# Is the negative exponential distribution a member of the exponential family?

Please correct me if I am wrong.

The general form of $$k$$-parameter exponential family is

$$f(x;\boldsymbol{\theta}) = a(\boldsymbol{\theta})g(x) \exp\{\sum_{i=1}^{k}b(\boldsymbol{\theta}) R_i(x)\}$$

Let $$X_1, \ldots, X_n \sim \dfrac{1}{\sigma} \exp\{ -(x-\mu)/\sigma \} I(x>\mu); \mu \in R, \sigma \in R^+$$ [the common pdf of negative exponential distribution]. Here, $$I$$ is an indicator function.

The joint distribution is

$$\dfrac{1}{\sigma^n} \exp\{ -\sum_{i=1}^{n}(x_i-\mu)/\sigma \} I(x_{n:1}>\mu)$$

which cannot be absorbed in the general expression of the exponential family mentioned above due to the part $$I(x_{n:1}>\mu)$$.

Thus the negative exponential distribution does not belong to the exponential family.

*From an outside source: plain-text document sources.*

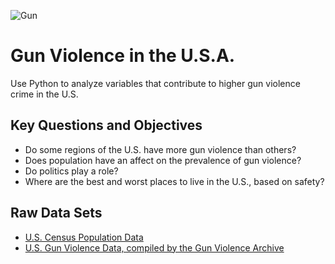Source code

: ![Gun](https://user-images.githubusercontent.com/126289708/229972884-7363f124-76f6-4a63-9d7a-4975bcc746e6.jpg)

# Gun Violence in the U.S.A. 
Use Python to analyze variables that contribute to higher gun violence crime in the U.S.  

## Key Questions and Objectives 
- Do some regions of the U.S. have more gun violence than others? 
- Does population have an affect on the prevalence of gun violence? 
- Do politics play a role? 
- Where are the best and worst places to live in the U.S., based on safety? 

## Raw Data Sets 
- [U.S. Census Population Data](https://coach-courses-us.s3.amazonaws.com/public/courses/data-immersion/A1-A2_Influenza_Project/Census_Population_transformed_202101.csv)
- [U.S. Gun Violence Data, compiled by the Gun Violence Archive](https://www.kaggle.com/datasets/jameslko/gun-violence-data/download?datasetVersionNumber=1)
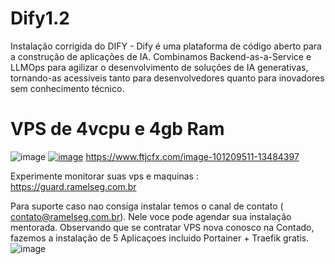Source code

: # Dify1.2 
Instalação corrigida do DIFY - Dify é uma plataforma de código aberto para a construção de aplicações de IA. Combinamos Backend-as-a-Service e LLMOps para agilizar o desenvolvimento de soluções de IA generativas, tornando-as acessíveis tanto para desenvolvedores quanto para inovadores sem conhecimento técnico.



# VPS de 4vcpu e 4gb Ram
![image](https://www.lduhtrp.net/image-101209511-15022367)
<a href="https://www.anrdoezrs.net/click-101209511-13484397" target="_top">![image](<img src="https://www.awltovhc.com/image-101209511-13484397" width="250" height="360" alt="" border="0"/>)</a>
https://www.ftjcfx.com/image-101209511-13484397

Experimente monitorar suas vps e maquinas : https://guard.ramelseg.com.br

Para suporte caso nao consiga instalar temos o canal de contato ( contato@ramelseg.com.br). Nele voce pode agendar sua instalação mentorada. Observando que se contratar VPS nova conosco na Contado, fazemos a instalação de 5 Aplicaçoes incluido Portainer + Traefik gratis.
![image](https://github.com/user-attachments/assets/8978dc47-c18a-4ab8-807f-9764b6397733)
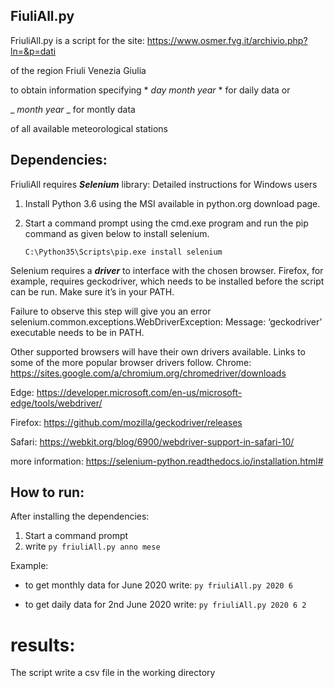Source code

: ## FiuliAll.py
FriuliAll.py is a script for the site: https://www.osmer.fvg.it/archivio.php?ln=&p=dati

of the region Friuli Venezia Giulia

to obtain information specifying * *day month year* * for daily data or

_ _month year_ _ for montly data 

of all available meteorological stations 

## Dependencies:
FriuliAll requires ***Selenium*** library:
Detailed instructions for Windows users

1.  Install Python 3.6 using the MSI available in python.org download page.

2.  Start a command prompt using the cmd.exe program and run the pip command as given below to install selenium.

    `C:\Python35\Scripts\pip.exe install selenium`

Selenium requires a ***driver*** to interface with the chosen browser. 
Firefox, for example, requires geckodriver, which needs to be installed before the script can be run. 
Make sure it’s in your PATH.

Failure to observe this step will give you an error selenium.common.exceptions.WebDriverException: Message: ‘geckodriver’ executable needs to be in PATH.

Other supported browsers will have their own drivers available. 
Links to some of the more popular browser drivers follow.
Chrome:     https://sites.google.com/a/chromium.org/chromedriver/downloads

Edge: 	https://developer.microsoft.com/en-us/microsoft-edge/tools/webdriver/

Firefox: 	https://github.com/mozilla/geckodriver/releases

Safari: 	https://webkit.org/blog/6900/webdriver-support-in-safari-10/

more information: https://selenium-python.readthedocs.io/installation.html#


## How to run:
After installing the dependencies:
1.  Start a command prompt
2.  write `py friuliAll.py anno mese`

Example:
 - to get monthly data for June 2020 write: 
    `py friuliAll.py 2020 6`

- to get daily data for 2nd June 2020 write: 
    `py friuliAll.py 2020 6 2`

# results:
The script write a csv file in the working directory
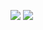 
![]('https://iraqprogrammer.files.wordpress.com/2020/05/dream_sky_treation-50.jpg')
![]('https://iraqprogrammer.files.wordpress.com/2020/05/dream_sky.jpg')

Please correct me if I am wrong.

• The usual one-parameter exponential (en.wikipedia.org/wiki/Exponential_distribution) is in the family, but if you add a location-shift parameter, then it isn't. Jul 10, 2018 at 12:22
• Thanks for your reply. If the location parameter, $\mu$ is known, then this belongs to one-parameter exponential family. I hope I am correct? Jul 10, 2018 at 15:45
• You can write it as $\exp(\eta(\theta)T(x)-A(\theta))$ (setting $h$ to $1$), because if $\mu$ is known, you can put it in $T(x)$. [If this is homework you should clearly signal that.] Jul 11, 2018 at 1:10
• Thank you again. This is not a homework problem. I wanted to clarify my understanding of exponential family. Your comments really helped. Jul 11, 2018 at 4:07
• If the support depends on a parameter (as it does for $\mu$) then it can't be exponential family, but if you know $\mu$ then that's just a constant, not a parameter. Jul 11, 2018 at 5:15

This is correct, if $\mu$ is a parameter of the distribution rather than a given, the indicator function implies this distribution is not an exponential family.